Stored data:
____________
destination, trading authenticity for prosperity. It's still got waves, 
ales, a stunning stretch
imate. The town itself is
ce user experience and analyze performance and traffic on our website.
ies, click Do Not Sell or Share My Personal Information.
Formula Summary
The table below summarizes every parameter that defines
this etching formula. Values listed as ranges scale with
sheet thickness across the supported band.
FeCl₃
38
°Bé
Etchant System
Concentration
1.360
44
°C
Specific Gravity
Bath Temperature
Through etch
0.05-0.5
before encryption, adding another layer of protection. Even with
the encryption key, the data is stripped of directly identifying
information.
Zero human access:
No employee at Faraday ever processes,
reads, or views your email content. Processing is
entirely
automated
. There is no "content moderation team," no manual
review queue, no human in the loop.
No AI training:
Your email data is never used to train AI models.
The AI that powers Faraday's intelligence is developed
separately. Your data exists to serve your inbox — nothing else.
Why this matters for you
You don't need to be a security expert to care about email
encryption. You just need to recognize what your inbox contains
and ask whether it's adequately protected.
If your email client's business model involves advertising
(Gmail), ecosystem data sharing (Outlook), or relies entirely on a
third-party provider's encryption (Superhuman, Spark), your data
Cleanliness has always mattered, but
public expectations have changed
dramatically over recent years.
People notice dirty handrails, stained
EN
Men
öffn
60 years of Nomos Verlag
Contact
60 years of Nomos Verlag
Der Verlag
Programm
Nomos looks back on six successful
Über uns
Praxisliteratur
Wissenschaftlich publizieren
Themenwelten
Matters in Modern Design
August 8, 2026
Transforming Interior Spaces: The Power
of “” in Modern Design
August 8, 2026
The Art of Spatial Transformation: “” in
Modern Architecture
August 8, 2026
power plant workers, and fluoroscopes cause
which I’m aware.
____________
WORK INSTRUCTIONS:
Update the data above by replacing "encryption" with "encoding" wherever it occurs, and keep everything else the same.

ANSWER TO THIS TASK:
destination, trading authenticity for prosperity. It's still got waves, 
ales, a stunning stretch
imate. The town itself is
ce user experience and analyze performance and traffic on our website.
ies, click Do Not Sell or Share My Personal Information.
Formula Summary
The table below summarizes every parameter that defines
this etching formula. Values listed as ranges scale with
sheet thickness across the supported band.
FeCl₃
38
°Bé
Etchant System
Concentration
1.360
44
°C
Specific Gravity
Bath Temperature
Through etch
0.05-0.5
before encoding, adding another layer of protection. Even with
the encoding key, the data is stripped of directly identifying
information.
Zero human access:
No employee at Faraday ever processes,
reads, or views your email content. Processing is
entirely
automated
. There is no "content moderation team," no manual
review queue, no human in the loop.
No AI training:
Your email data is never used to train AI models.
The AI that powers Faraday's intelligence is developed
separately. Your data exists to serve your inbox — nothing else.
Why this matters for you
You don't need to be a security expert to care about email
encoding. You just need to recognize what your inbox contains
and ask whether it's adequately protected.
If your email client's business model involves advertising
(Gmail), ecosystem data sharing (Outlook), or relies entirely on a
third-party provider's encoding (Superhuman, Spark), your data
Cleanliness has always mattered, but
public expectations have changed
dramatically over recent years.
People notice dirty handrails, stained
EN
Men
öffn
60 years of Nomos Verlag
Contact
60 years of Nomos Verlag
Der Verlag
Programm
Nomos looks back on six successful
Über uns
Praxisliteratur
Wissenschaftlich publizieren
Themenwelten
Matters in Modern Design
August 8, 2026
Transforming Interior Spaces: The Power
of “” in Modern Design
August 8, 2026
The Art of Spatial Transformation: “” in
Modern Architecture
August 8, 2026
power plant workers, and fluoroscopes cause
which I’m aware.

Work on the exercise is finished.